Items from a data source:

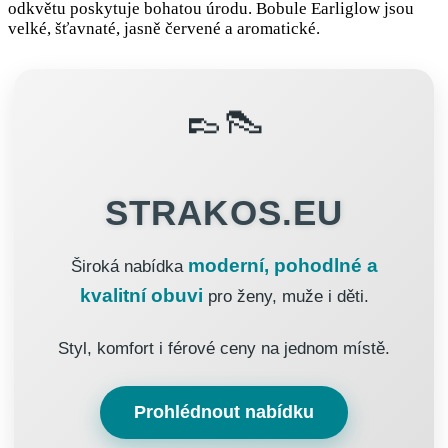
odkvětu poskytuje bohatou úrodu. Bobule Earliglow jsou
velké, šťavnaté, jasně červené a aromatické.
👞👠
STRAKOS.EU
moderní, pohodlné a
Široká nabídka
kvalitní obuvi
pro ženy, muže i děti.
Styl, komfort i férové ceny na jednom místě.
Prohlédnout nabídku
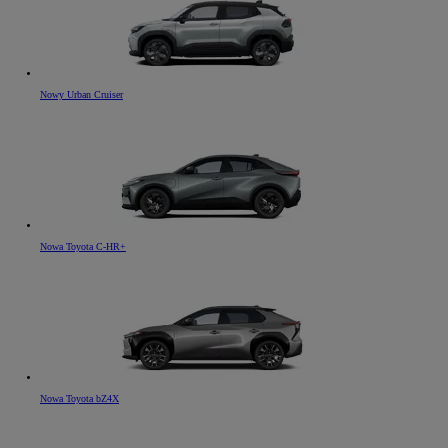
Nowy Urban Cruiser
Nowa Toyota C-HR+
Nowa Toyota bZ4X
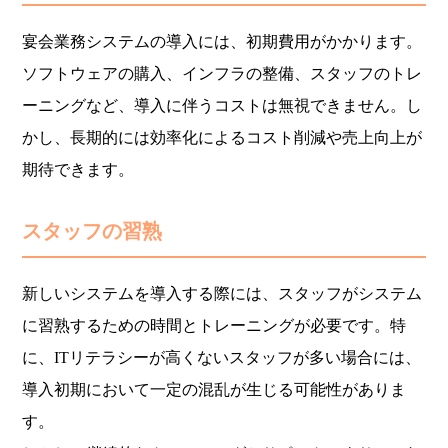
宴会業務システムの導入には、初期費用がかかります。
ソフトウェアの購入、インフラの整備、スタッフのトレ
ーニングなど、導入に伴うコストは無視できません。し
かし、長期的には効率化によるコスト削減や売上向上が
期待できます。
スタッフの習熟
新しいシステムを導入する際には、スタッフがシステム
に習熟するための時間とトレーニングが必要です。特
に、ITリテラシーが高くないスタッフが多い場合には、
導入初期において一定の混乱が生じる可能性がありま
す。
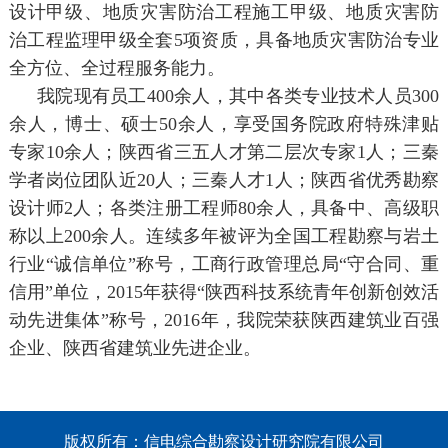
设计甲级、地质灾害防治工程施工甲级、地质灾害防
治工程监理甲级全套5项资质，具备地质灾害防治专业
全方位、全过程服务能力。
我院现有员工400余人，其中各类专业技术人员300
余人，博士、硕士50余人，享受国务院政府特殊津贴
专家10余人；陕西省三五人才第二层次专家1人；三秦
学者岗位团队近20人；三秦人才1人；陕西省优秀勘察
设计师2人；各类注册工程师80余人，具备中、高级职
称以上200余人。连续多年被评为全国工程勘察与岩土
行业“诚信单位”称号，工商行政管理总局“守合同、重
信用”单位，2015年获得“陕西科技系统青年创新创效活
动先进集体”称号，2016年，我院荣获陕西建筑业百强
企业、陕西省建筑业先进企业。
版权所有：信电综合勘察设计研究院有限公司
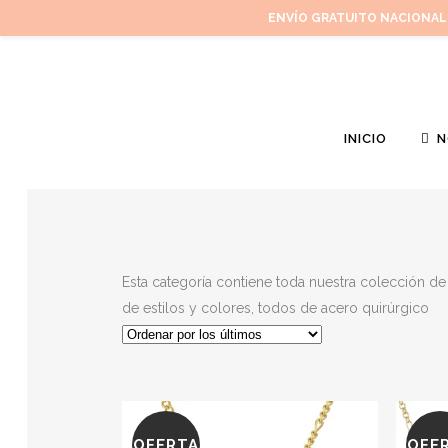
ENVÍO GRATUITO NACIONAL
INICIO
N
Esta categoría contiene toda nuestra colección d
de estilos y colores, todos de acero quirúrgico
OFERTA
OFE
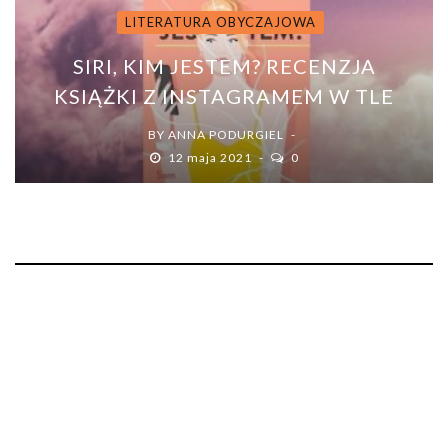
LITERATURA OBYCZAJOWA
SIRI, KIM JESTEM? RECENZJA
KSIĄŻKI Z INSTAGRAMEM W TLE
BY
ANNA PODURGIEL
12 maja 2021
0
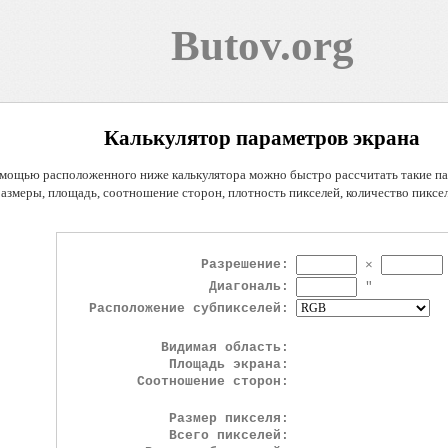
Butov.org
Калькулятор параметров экрана
мощью расположенного ниже калькулятора можно быстро рассчитать такие п
размеры, площадь, соотношение сторон, плотность пикселей, количество пикселе
Разрешение:
×
Диагональ:
"
Расположение субпикселей:
Видимая область:
Площадь экрана:
Соотношение сторон:
Размер пикселя:
Всего пикселей:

- Problem to solve
Once the pictures are set aside, restate the remaining data above exactly.

- Answer to the problem
odkvětu poskytuje bohatou úrodu. Bobule Earliglow jsou
velké, šťavnaté, jasně červené a aromatické.
👞👠
STRAKOS.EU
moderní, pohodlné a
Široká nabídka
kvalitní obuvi
pro ženy, muže i děti.
Styl, komfort i férové ceny na jednom místě.
Prohlédnout nabídku
Nowy Urban Cruiser
Nowa Toyota C-HR+
Nowa Toyota bZ4X
宴会業務システムの導入には、初期費用がかかります。
ソフトウェアの購入、インフラの整備、スタッフのトレ
ーニングなど、導入に伴うコストは無視できません。し
かし、長期的には効率化によるコスト削減や売上向上が
期待できます。
スタッフの習熟
新しいシステムを導入する際には、スタッフがシステム
に習熟するための時間とトレーニングが必要です。特
に、ITリテラシーが高くないスタッフが多い場合には、
導入初期において一定の混乱が生じる可能性がありま
す。
设计甲级、地质灾害防治工程施工甲级、地质灾害防
治工程监理甲级全套5项资质，具备地质灾害防治专业
全方位、全过程服务能力。
我院现有员工400余人，其中各类专业技术人员300
余人，博士、硕士50余人，享受国务院政府特殊津贴
专家10余人；陕西省三五人才第二层次专家1人；三秦
学者岗位团队近20人；三秦人才1人；陕西省优秀勘察
设计师2人；各类注册工程师80余人，具备中、高级职
称以上200余人。连续多年被评为全国工程勘察与岩土
行业“诚信单位”称号，工商行政管理总局“守合同、重
信用”单位，2015年获得“陕西科技系统青年创新创效活
动先进集体”称号，2016年，我院荣获陕西建筑业百强
企业、陕西省建筑业先进企业。
版权所有：信电综合勘察设计研究院有限公司
ENVÍO GRATUITO NACIONAL
INICIO
N
Esta categoría contiene toda nuestra colección d
de estilos y colores, todos de acero quirúrgico
OFERTA
OFE
LITERATURA OBYCZAJOWA
SIRI, KIM JESTEM? RECENZJA
KSIĄŻKI Z INSTAGRAMEM W TLE
BY
ANNA PODURGIEL
12 maja 2021
0
Butov.org
Калькулятор параметров экрана
мощью расположенного ниже калькулятора можно быстро рассчитать такие п
размеры, площадь, соотношение сторон, плотность пикселей, количество пикселе
Разрешение:
×
Диагональ:
"
Расположение субпикселей:
Видимая область:
Площадь экрана:
Соотношение сторон:
Размер пикселя:
Всего пикселей:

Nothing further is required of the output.